Zalando stawia na obsługę i zadowolenie klienta od samego początku swojej działalności, kiedy to Robert Gentz pojechał w Boże Narodzenie do jednego z klientów, aby osobiście dostarczyć mu zamówioną parę butów. Dzięki obranej strategii marka jest dziś dostępna w 17 europejskich krajach, a jej rekord to ponad 4 200 transakcji na minutę. O dynamicznym rozwoju branży e-commerce, rosnącej liczbie klientów robiących zakupy online i zmieniających się preferencjach konsumentów rozmawiamy z Dawidem Pożogą, Marketing Lead Poland and Czech w Zalando.
Zalando jest dziś wiodącą w Europie platformą modową i lifestyle’ową dla kobiet, mężczyzn i dzieci, która działa już 10 lat. Jakie były początki firmy?
Zalando zostało założone przez dwóch uniwersyteckich przyjaciół, Roberta Gentza i Davida Schneidera, jesienią 2008 roku. Początkowo zespół pracował z biura na Torstrasse w Berlinie. W piwnicy był skromny magazyn, a sprzedaż koncentrowała się na klapkach. Oferując bezpłatną dostawę i 100-dniowe prawo zwrotu, Zalando ustanowiło nowe standardy w sprzedaży online i szybko zyskało przychylność konsumentów. 2 lata po założeniu firmy do zarządu dołączył Rubin Ritter, przekonany o potencjale strategii biznesowej Zalando. Następnie firma wchodziła na kolejne międzynarodowe rynki. Dzisiaj modowa i lifestyle’owa platforma Zalando działa aż w 17 europejskich krajach i z roku na rok sukcesywnie się rozwija.

*Podane wiersze*.
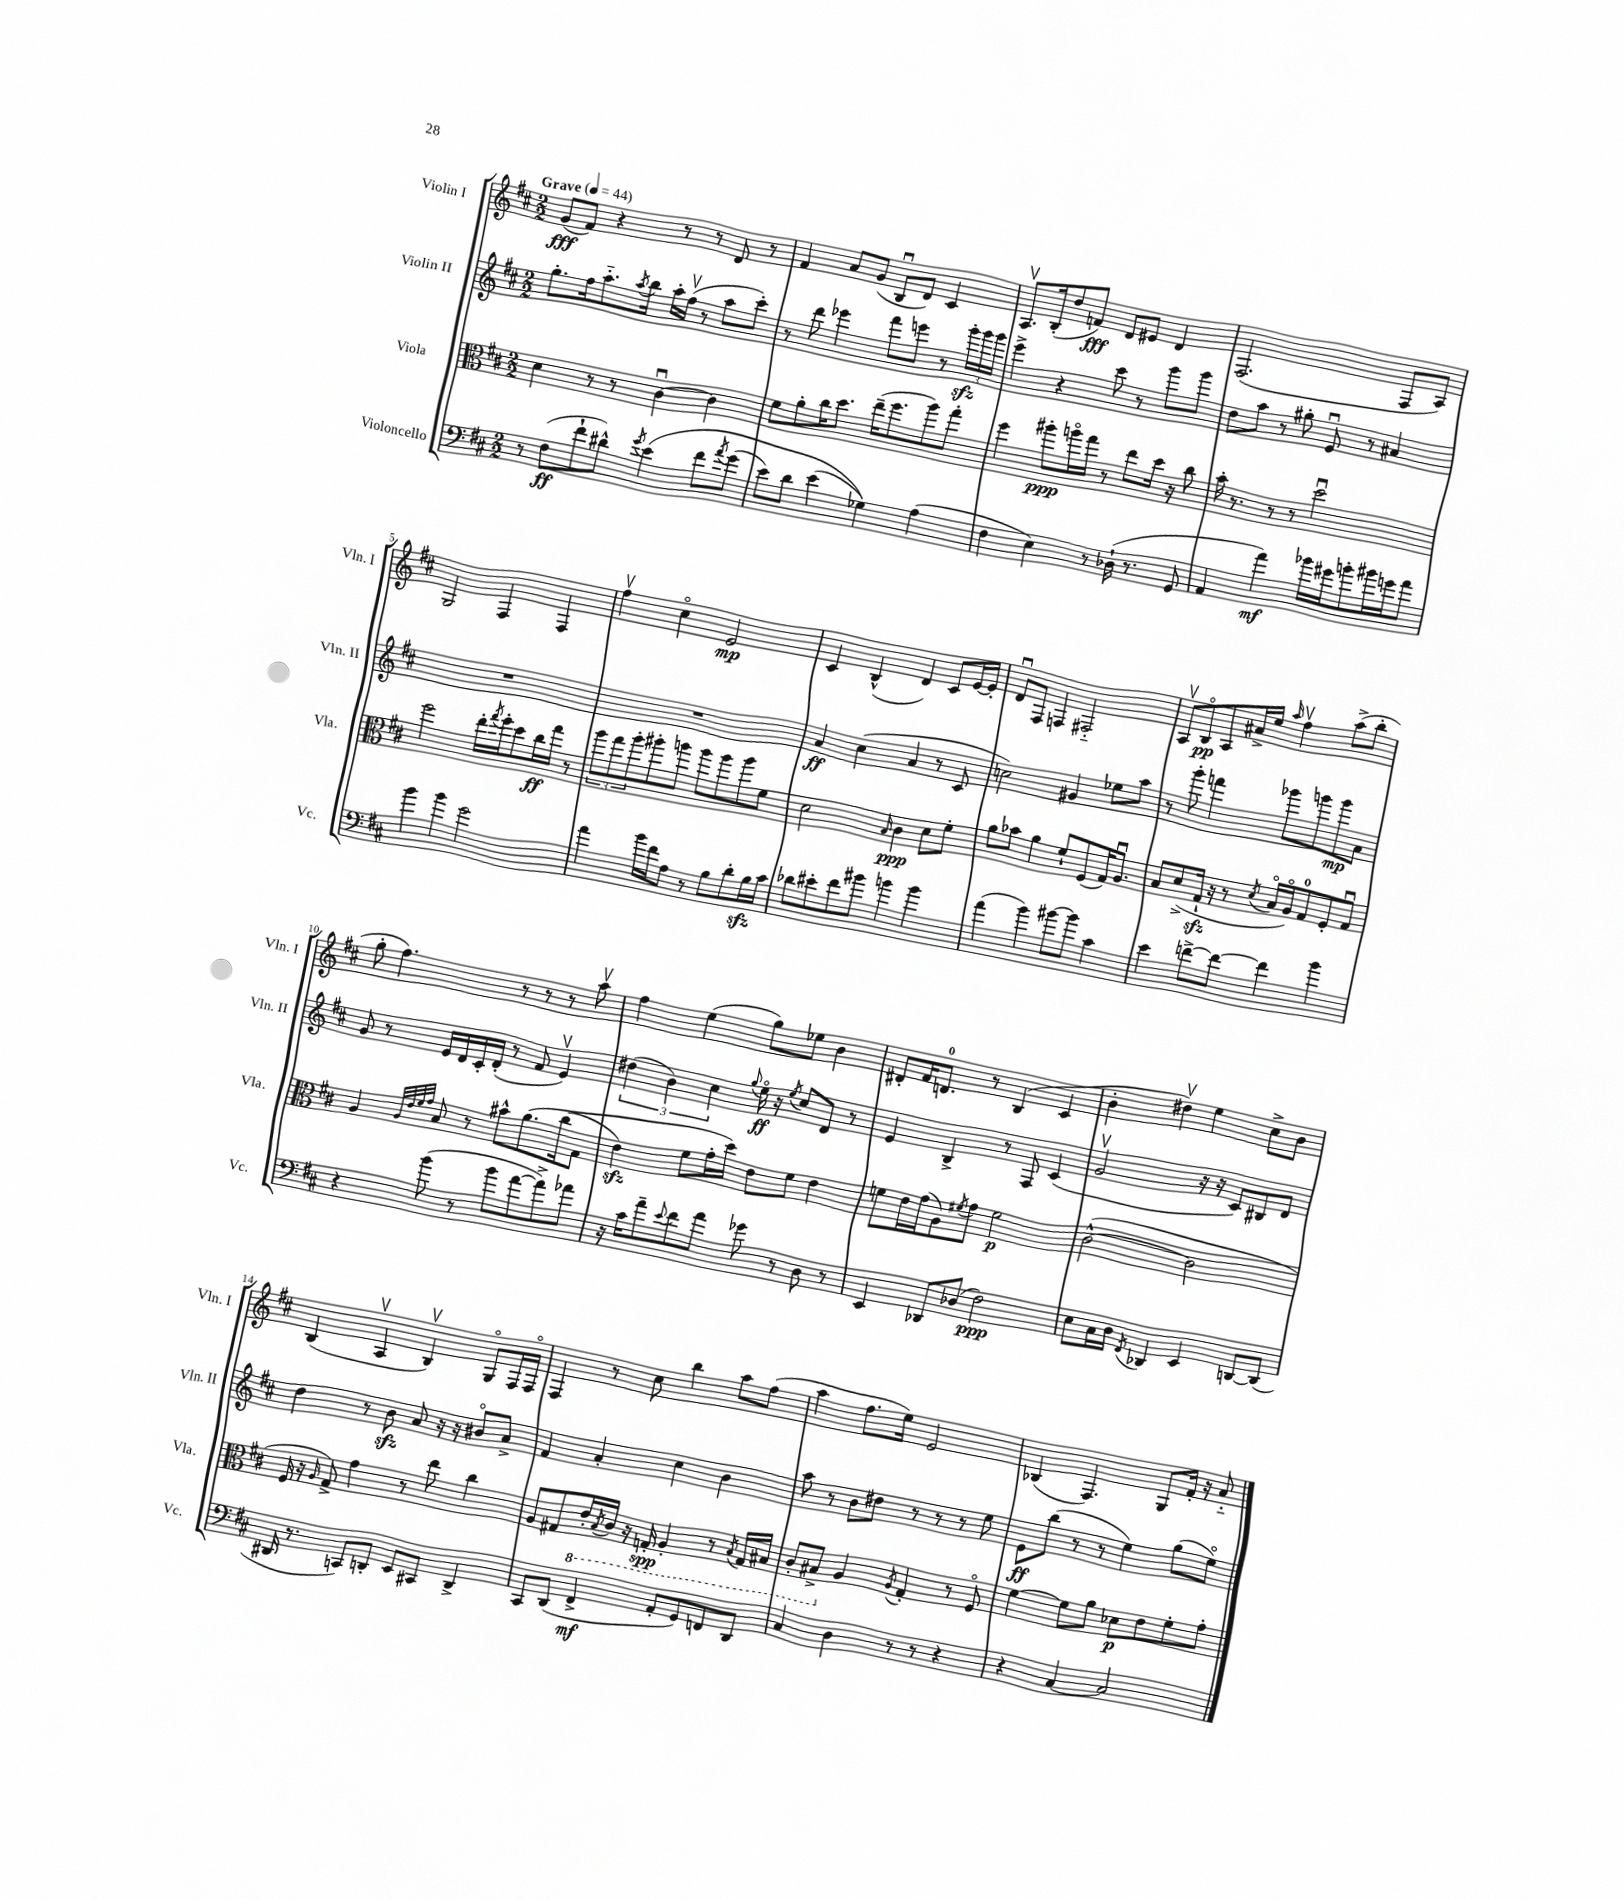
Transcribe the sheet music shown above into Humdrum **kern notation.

**kern	**kern	**kern	**kern
*staff4	*staff3	*staff2	*staff1
*clefF4	*clefC3	*clefG2	*clefG2
*k[f#c#]	*k[f#c#]	*k[f#c#]	*k[f#c#]
*M2/2	*M2/2	*M2/2	*M2/2
*MM44	*MM44	*MM44	*MM44
8r	4d\	8.gg'\L	(8g/L
(8F#\L	.	.	8f#/J)
.	.	16ff#\k	.
8f#`\	8r	8.aa'~\	4r
8d#^^\J)	8r	.	.
.	.	8qaa/	.
.	.	16bb\Jk	.
8qg/	.	.	.
&(4e\	[4c#u\	16aa'\LL	8r
.	.	(16ff#v\JJ	.
.	.	8r	8r
8f#\L	4c#\]	8aa\L	8d/
8qa/	.	.	.
(8g\J	.	8ccc#'\J)	8r
=	=	=	=
8e\L)	8f#\L	8r	4f#/
8d\J	8a'\	8ddd\	.
(4e\	16cc#\K	4eee-\	8a/L
.	8.dd\J	.	.
.	.	.	(8g/J
4G-\)&)	(16ee~\LK	8fff#\L	8Bu/L
.	8.ff#\	.	.
.	.	8eee\J	8d/J)
(4A\	8aa\)	8r	4c#/
.	8gg'\J	24ggg'\LL	.
.	.	24ggg\	.
.	.	24ggg\JJ	.
=	=	=	=
4F#\	4ff#\	4eee^\	8.Av/L
.	.	.	(16B'/k
4E\)	8aa#'\L	4r	8dd/
.	16aao\L	.	8f/J)
.	16gg\JJ	.	.
8r	8r	8ccc#\	8d/L
(16D-`\	8ee\L	8r	8e#/J
8.r	.	.	.
.	16dd\Jk	8ggg\L	4d/
.	16r	.	.
8GG/	8cc#\	8ggg\J	.
=	=	=	=
4AA/	16b'\	8dd\L	(2.F#/
.	8.r	.	.
.	.	8aa\J	.
4a\)	8r	8r	.
.	8r	8gg#'\	.
16b-\LL	2ddu\	8eu/	.
16g#\J	.	.	.
8b'\	.	8r	.
16b#\L	.	4a#/	8F#/L
16g\J	.	.	.
8a\J	.	.	8A/J)
=	=	=	=
4b\	2ff#\	1r	2G/
4b\	.	.	.
2g\	16ee'\LL	.	4F#/
.	8qgg/	.	.
.	16ff#'\J	.	.
.	8dd\	.	.
.	16cc#\L	.	4F#/
.	16gg\JJ	.	.
.	8r	.	.
=	=	=	=
4a\	12aa\L	1r	4ff#v\
.	12gg\	.	.
.	12aa'\	.	.
16b\LL	8aa#'\	.	4cc#o\
16f#\J	.	.	.
8A\J	8aa\J	.	.
8r	8aa\L	.	2e/
8B\L	8aa\	.	.
8d'\	8aa\	.	.
16B\L	8f#\J	.	.
16c#\JJ	.	.	.
=	=	=	=
8d-\L	2d\	4a/	4c#/
8e#'\	.	.	.
8f#\	.	(4cc#\	(4B^^/
8b#\J	.	.	.
.	16qqB/	.	.
4b\	4c#\	4a/	4d/)
4b\	8d\L	8r	8c#/L
.	8f#'\J	8c#/	[16e/L
.	.	.	16e'/]JJ
=	=	=	=
(4a\	8a\L	2cc\)	8du/L
.	8b-\J	.	8F#/J
4b\)	4a\	.	4F/
[8b#\L	8f#`/L	4g#/	2F#'~/
8b#\]J	(8F#/	.	.
4c#\	16G/K)	8ee-\L	.
.	8.Au/J	.	.
.	.	8aa\J	.
=	=	=	=
4e\	8B/L	8r	8Av/L
.	(8d^/	8ggg'\	8Bo/
[8f^\L	16G`/Jk	4fff\	8A/
.	16r	.	.
8f\_J	8r	.	16a#^/L
.	.	.	16ee/JJ
.	8qd/	.	16qqaa/
4f\]	16Bo/LL	8ggg-\L	4ff#v\
.	16Ao/J)	.	.
.	8G/	8ggg\	.
4b\	8F#'/	8ggg\	(8aa^\L
.	8Gu/J	8a\J	8bb'\J
=	=	=	=
4r	4A/	8g/	8gg'\
.	.	8r	4.ff#\)
.	32qqA/LLL	.	.
.	32qqe/	.	.
.	32qqf#/	.	.
.	32qqg/JJJ	.	.
(8b\	8B/	16e/LL	.
.	.	16d/	.
8r	8r	16c#'/	.
.	.	(16d'/JJ	.
8b\L	8b#^^\L	8r	8r
[8a\	&(8.a\	8f#/	8r
8a^\])	.	4ev/)	8r
.	(16cc#\k	.	.
8a-\J	8G\J	.	8aav\
=	=	=	=
16r	4e\)	(6dd#\	4ff#\
16c#\LK	.	.	.
8a~\	.	.	.
.	.	6b\)	.
8qqe/	.	.	.
8f#\	8f#\L	.	(4ee\
.	.	6cc#\	.
8a\J	16g'\L	.	.
.	16dd\JJ&)	.	.
.	.	8qqgg/	.
8g-\	8e\L	16eeo\	8gg\L)
.	.	16r	.
.	.	8qee/	.
8r	8f#\J	8cc#/L	8ee-\J
8D\	4e\	8d/J	4b\
8r	.	8r	.
=	=	=	=
4EE/	8f\L	4e/	8d#'/L
.	16e\L	.	16f#/K
.	(16g\J	.	8.d/J
8DD-/L	8A\)	4B^/	.
.	8qf#/	.	.
(8D-/J	8g\J	.	8r
2F#\)	2f#\	8r	(4B/
.	.	8F#/	.
.	.	(4c#/	4c#/
=	=	=	=
8E\L	([2c#^^\	2gv/	4b'\
16C#\L	.	.	.
16D\JJ	.	.	.
8qFF#/	.	.	.
4DD-/	.	.	4dd#v\)
4EE/	2c#\]	16r	4ee\
.	.	16r	.
.	.	8c#/L)	.
[8DD/L	.	8B#/	8cc#^\L
(8DD/]J	.	8d/J	8b\J
=	=	=	=
16DD#/	16F#/	4dd\	(4B/
8.r	16r	.	.
.	16qqA/	.	.
.	8G^/)	.	.
8CC/L)	4g\	8r	4Av/
8DD'/J	.	8b\	.
8EE/L	8r	8a/	4Bv/)
8CC#/J	8ee\	16r	.
.	.	16r	.
4DD^/	4cc#\	8b#o/L	8Go/L
.	.	8a^/J	16F#/L
.	.	.	16F#o/JJ
=	=	=	=
8CC#/L	8A/L	4f#/	4F#/
(8DD/J	8G#/	.	.
4FF#^/	16E'/L	4a'/	8r
.	8qBB/	.	.
.	16C#/JJ	.	.
.	16r	.	8cc#\
.	16GG'/	.	.
8AA'/L	4AA'/	4cc#\	4bb\
8GG/)	.	.	.
8FF/	8r	4b\	8aa\L
.	8qBB/	.	.
8DD/J	16GG/LL	.	(8ff#\J
.	16BB#/JJ	.	.
=	=	=	=
4C#/	8C#'/L	8aa\	4aa\
.	8BB#^/J	8r	.
4D\	4A/	8b\L	8.ff#\L
.	.	8dd#\J	.
.	.	.	16ee\Jk)
.	8qA/	.	.
8r	4G'/	8r	2e/
8r	.	8r	.
4r	8r	8r	.
.	8F#o/	8ee\	.
=	=	=	=
4r	[4f#\	8e\L	(4B-/
.	.	(8bb\J	.
[4C#/	8f#\]L	8r	4.F#/)
.	8a\J	8r	.
2C#/]	8d-\L	4ee\)	.
.	8e\	.	8G/L
.	8f#'\	(8gg\L	16f#'/Jk
.	.	.	16r
.	8g'\J	8eeo\J)	8a'~/
==	==	==	==
*-	*-	*-	*-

*Polecenie A*. Przepisz słowo w słowo fragment tekstu o Zalando od słów „Zalando zostało założone” aż do słów „sukcesywnie się rozwija.”.
*Polecenie B*. Zwróć wszystkie wiersze zawierające ciąg „kern”, przy czym wielkość liter ma znaczenie.

*Pełne rozwiązanie A*.
Zalando zostało założone przez dwóch uniwersyteckich przyjaciół, Roberta Gentza i Davida Schneidera, jesienią 2008 roku. Początkowo zespół pracował z biura na Torstrasse w Berlinie. W piwnicy był skromny magazyn, a sprzedaż koncentrowała się na klapkach. Oferując bezpłatną dostawę i 100-dniowe prawo zwrotu, Zalando ustanowiło nowe standardy w sprzedaży online i szybko zyskało przychylność konsumentów. 2 lata po założeniu firmy do zarządu dołączył Rubin Ritter, przekonany o potencjale strategii biznesowej Zalando. Następnie firma wchodziła na kolejne międzynarodowe rynki. Dzisiaj modowa i lifestyle’owa platforma Zalando działa aż w 17 europejskich krajach i z roku na rok sukcesywnie się rozwija.

*Pełne rozwiązanie B*.
Transcribe the sheet music shown above into Humdrum **kern notation.
**kern	**kern	**kern	**kern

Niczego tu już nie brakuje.